_Exercise description_
From the records below, copy every line that contains the word "Solomon".

Supplied data Start Marker

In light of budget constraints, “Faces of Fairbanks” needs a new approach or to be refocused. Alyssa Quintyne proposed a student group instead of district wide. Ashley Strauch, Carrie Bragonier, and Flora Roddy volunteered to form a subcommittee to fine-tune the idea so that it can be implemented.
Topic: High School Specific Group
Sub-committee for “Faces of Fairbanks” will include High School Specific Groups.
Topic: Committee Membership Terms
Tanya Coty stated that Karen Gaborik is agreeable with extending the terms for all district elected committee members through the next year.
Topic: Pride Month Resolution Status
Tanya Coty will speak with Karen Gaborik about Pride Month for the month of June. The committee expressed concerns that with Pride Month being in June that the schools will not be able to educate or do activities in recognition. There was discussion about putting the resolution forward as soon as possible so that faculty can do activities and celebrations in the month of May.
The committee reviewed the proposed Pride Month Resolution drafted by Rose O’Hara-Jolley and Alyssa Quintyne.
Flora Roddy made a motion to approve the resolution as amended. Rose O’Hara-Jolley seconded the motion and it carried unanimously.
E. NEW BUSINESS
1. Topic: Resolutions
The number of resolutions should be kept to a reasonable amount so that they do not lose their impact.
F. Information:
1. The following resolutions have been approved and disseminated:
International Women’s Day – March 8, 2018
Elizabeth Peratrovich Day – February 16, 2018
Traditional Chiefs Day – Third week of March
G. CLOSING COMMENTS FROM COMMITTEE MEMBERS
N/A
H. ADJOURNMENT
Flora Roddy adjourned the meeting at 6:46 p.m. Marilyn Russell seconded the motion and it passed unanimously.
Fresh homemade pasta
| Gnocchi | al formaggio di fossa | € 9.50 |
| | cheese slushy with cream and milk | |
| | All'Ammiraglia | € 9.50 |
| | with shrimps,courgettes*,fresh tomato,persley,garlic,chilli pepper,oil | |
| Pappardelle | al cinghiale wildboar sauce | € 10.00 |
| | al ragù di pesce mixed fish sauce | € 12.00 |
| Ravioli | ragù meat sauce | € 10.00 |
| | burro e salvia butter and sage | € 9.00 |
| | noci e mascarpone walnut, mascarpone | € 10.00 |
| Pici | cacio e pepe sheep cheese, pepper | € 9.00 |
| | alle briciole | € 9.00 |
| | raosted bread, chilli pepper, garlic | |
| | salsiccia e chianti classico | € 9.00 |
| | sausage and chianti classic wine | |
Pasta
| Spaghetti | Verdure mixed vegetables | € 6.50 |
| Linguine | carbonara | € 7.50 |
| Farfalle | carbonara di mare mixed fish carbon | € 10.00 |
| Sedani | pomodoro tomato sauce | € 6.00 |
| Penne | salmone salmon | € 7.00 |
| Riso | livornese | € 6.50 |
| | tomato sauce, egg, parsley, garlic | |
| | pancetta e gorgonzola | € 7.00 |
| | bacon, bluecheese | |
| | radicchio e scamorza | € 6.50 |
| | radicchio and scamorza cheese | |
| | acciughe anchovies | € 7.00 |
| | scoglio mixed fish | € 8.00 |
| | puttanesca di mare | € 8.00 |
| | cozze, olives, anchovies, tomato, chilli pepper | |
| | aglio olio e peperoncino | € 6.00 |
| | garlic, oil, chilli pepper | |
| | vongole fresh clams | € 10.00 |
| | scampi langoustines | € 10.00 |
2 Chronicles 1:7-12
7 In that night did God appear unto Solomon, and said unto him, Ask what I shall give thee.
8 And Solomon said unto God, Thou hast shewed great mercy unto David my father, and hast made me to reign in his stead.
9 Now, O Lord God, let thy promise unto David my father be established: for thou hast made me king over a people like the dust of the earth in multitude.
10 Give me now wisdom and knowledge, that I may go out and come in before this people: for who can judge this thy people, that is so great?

Supplied data End Marker

_Task response_
7 In that night did God appear unto Solomon, and said unto him, Ask what I shall give thee.
8 And Solomon said unto God, Thou hast shewed great mercy unto David my father, and hast made me to reign in his stead.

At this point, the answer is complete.